Memory management isn't fundamentally all that hard. Just think about your data structures and how they behave at runtime and you'll be able to decide where everything ought to live.

You may have noticed that the singly linked list implementation in Zig's standard library actually doesn't include functions for allocating new nodes. That's because in the general case you might want to store the whole list using nodes that are already on the call stack, or you could want to store a list of structs that themselves have pointers to other data. Managing that is properly done by a higher level part of the system. If we had implemented our stack of floats using std.SinglyLinkedList, we still would have had to wrap it up in something that allocates and frees.

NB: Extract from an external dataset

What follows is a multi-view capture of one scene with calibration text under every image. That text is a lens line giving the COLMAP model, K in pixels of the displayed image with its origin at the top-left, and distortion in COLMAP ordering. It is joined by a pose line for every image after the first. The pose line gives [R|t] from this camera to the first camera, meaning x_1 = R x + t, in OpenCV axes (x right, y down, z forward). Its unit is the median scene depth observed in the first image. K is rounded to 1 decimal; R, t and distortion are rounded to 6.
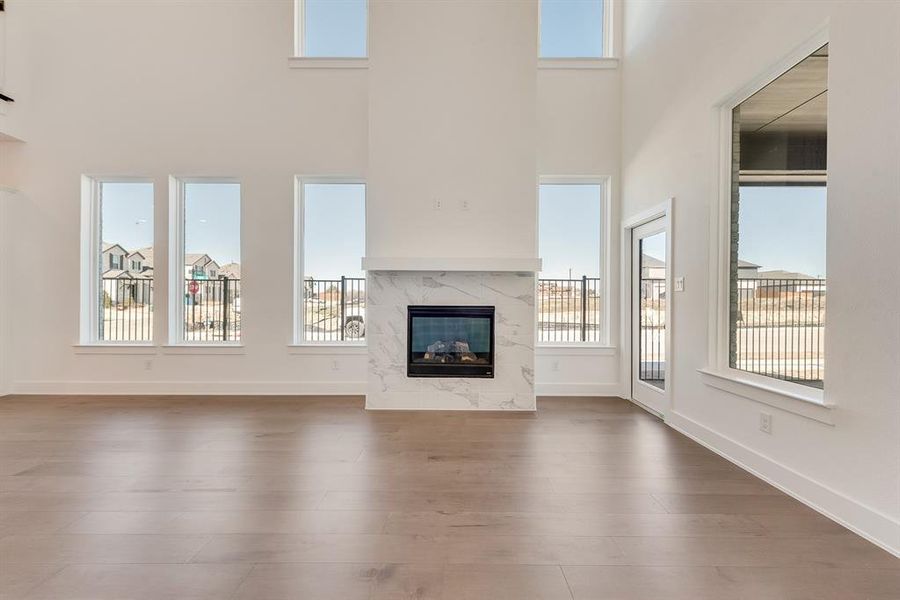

As I said at the start, though, we probably would have been better served by a std.ArrayList or std.SegmentedList. Our stack doesn't really need to give back its memory every time it shrinks a little.

Resource Management

Another thing I want to mention: memory is not the only resource we manage when developing software. I write a lot of embedded code, and sometimes I have to acquire exclusive access to some piece of hardware, do something with it, then leave it in a good state. The tools Zig gives us for cleaning up when we're done with memory (defer and errdefer) are useful for making sure the hardware is left in a good state when we're done with it. They can also be used to do things like releasing mutexes, closing files, and finishing database transactions.

This post uses a little bit of Python, and while Python manages memory for you, it also gives you tools like try/finally and with to do resource management. If you think of memory as just another resource to be managed, you might have an easier time in both managed and unmanaged languages.